# Penn Plax Cascade 1200 noise



## mweiss (Jun 16, 2019)

I just purchased a tank last week, filled it with water and attached the filter. It makes a constant grinding noise. I tried putting a folded welcome mat underneath it, which did nothing, then tried wrapping it around the filter which helped just a bit. Is this filter particularly noisier than others? Is there either a way to muffle the sound or some other quieter filter?


----------



## ironspider (Dec 5, 2017)

I use two on my tank and I get a low hum, not like you are describing. Check the impeller.


----------



## mweiss (Jun 16, 2019)

I think it is getting better. Either it is breaking in or I am going selectively deaf. I tried to attach a 2 second sound clip but the forum wouldn't let me.


----------



## fish_gazer (Nov 9, 2017)

From the manufacturer:

A rattling sound in the filter is usually the impeller. Either it is not installed properly or could be damaged. The impeller is located inside the motor head but can be removed. There is an impeller retainer that is on the underside of the motor head. This will come off in order for you to access your impeller. It needs to be removed and rinsed. This is to ensure that there is nothing impeding it from spinning properly. While out, you will also want to look it over to make sure it is not damaged. When reinstalling I suggest using the following steps. Make sure all parts of the impeller are accounted for:

1 white bar
1 magnetic body
2 rubber end caps (one can get stuck inside the housing of the motor head)

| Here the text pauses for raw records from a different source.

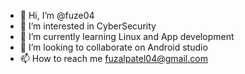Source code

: - 👋 Hi, I’m @fuze04
- 👀 I’m interested in CyberSecurity
- 🌱 I’m currently learning Linux and App development
- 💞️ I’m looking to collaborate on Android studio
- 📫 How to reach me fuzalpatel04@gmail.com

<!---
fuze04/fuze04 is a ✨ special ✨ repository because its `README.md` (this file) appears on your GitHub profile.
You can click the Preview link to take a look at your changes.
--->
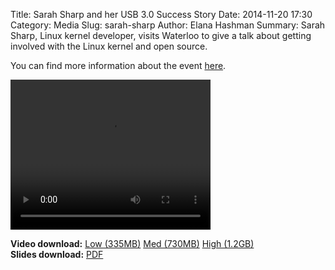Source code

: Title: Sarah Sharp and her USB 3.0 Success Story
Date: 2014-11-20 17:30
Category: Media
Slug: sarah-sharp
Author: Elana Hashman
Summary: Sarah Sharp, Linux kernel developer, visits Waterloo to give a talk about getting involved with the Linux kernel and open source.

You can find more information about the event
[here](https://cs.uwaterloo.ca/events/talk-sarah-sharp-breaking-open-source-and-linux-usb-30-success-story).

<video width="320" height="240" controls>
  <source src="http://mirror.csclub.uwaterloo.ca/wics/sarah_sharp_low.mp4"
          type="video/mp4">
Your browser does not support the video tag.
</video>

**Video download:**
[Low (335MB)](http://mirror.csclub.uwaterloo.ca/wics/sarah_sharp_low.mp4)
[Med (730MB)](http://mirror.csclub.uwaterloo.ca/wics/sarah_sharp_med.mp4)
[High (1.2GB)](http://mirror.csclub.uwaterloo.ca/wics/sarah_sharp_hi.mp4)  
**Slides download:** [PDF](/extra/F14-sarah-slides.pdf)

Attach one of the end caps to the white bar. You will want the white bar separated from the magnetic body. Insert the white bar into the housing on the motor head, end cap first. Be sure you are in a well-lit area so you can see into the housing. There is a small hole that that end cap will fit into. Thread the magnetic body over the white bar that is already installed. Place second cap onto the exposed end of the white bar. Align the impeller retainer. There is a small hole that the end cap will fit here also. The locking pegs should be just outside of the lip they will lock under. Push the retainer into place. Do not turn it yet. You want to make sure that it is in fully before turning and locking in place.

At this point, you can plug the motor in for a moment to ensure the impeller is spinning. This is only a test. It will still be a little noisy at first but should quite down to a steady rhythm. Understand that it will not be this loud once water starts going through the motor. If this does not work, then contact me back.


----------



## fish_gazer (Nov 9, 2017)

For the record, these steps can be done without reading the details, it's very straight forward once you're looking at the pump. Also, I did not plug my unit in to check to see if the impeller was spinning. I put it back together and then plugged it in.


----------